Final answer:
Pfizer, operating in the pharmaceutical industry with high barriers to entry and strong drug patents, often holds stronger market positioning than a fast-food giant like McDonald's, facing fierce competition and lower profit margins in an industry with lower barriers to entry. Generic drugs are less costly due to lack of R&D expenses post-patent expiration. Global antitrust policies can impact U.S. firms' international competitiveness.
Step-by-step explanation:
To compare Pfizer and McDonald's in terms of their market strength, we must consider the industries they operate in and their respective market positions. Pfizer, a major player in the pharmaceutical industry, is recognized for its R&D capabilities and portfolio of patented drugs. These aspects contribute to its financial strength and market resilience. The pharmaceutical industry is also characterized by high barriers to entry due to stringent regulations and the significant investment required for drug development. This can limit competition and allow companies like Pfizer to maintain stronger pricing power.

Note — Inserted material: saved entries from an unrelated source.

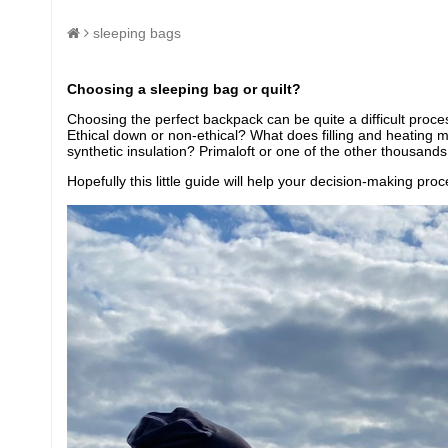
sleeping bags
Choosing a sleeping bag or quilt?
Choosing the perfect backpack can be quite a difficult proce
Ethical down or non-ethical? What does filling and heating
synthetic insulation? Primaloft or one of the other thousands
Hopefully this little guide will help your decision-making pr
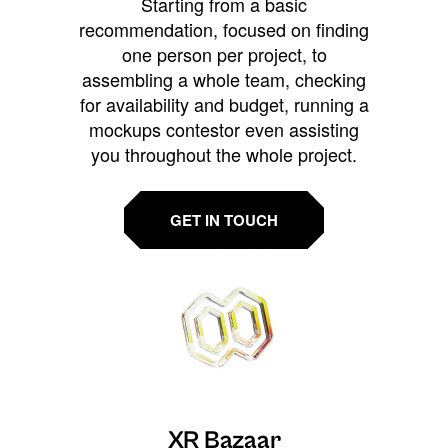
Starting from a basic
recommendation, focused on finding
one person per project, to
assembling a whole team, checking
for availability and budget, running a
mockups contestor even assisting
you throughout the whole project.
GET IN TOUCH
XR Bazaar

In contrast, McDonald's operates in the fast-food industry, which has lower barriers to entry and intense competition, often leading to price wars and reduced margins. While McDonald's is a global leader in its field, the nature of the fast-food business does not typically allow for the same level of control over pricing and profitability as seen in the pharmaceutical sector. Generic pharmaceuticals are significantly cheaper than name-brand ones because they do not have the same developmental costs and often rely on marketing the established name’s formula once the patent expires.
Considering the global market context, breaking up large firms on antitrust grounds might not have the same impact as in a domestic context. U.S. firms like Pfizer compete against international firms, and antitrust enforcement must factor in global competitiveness.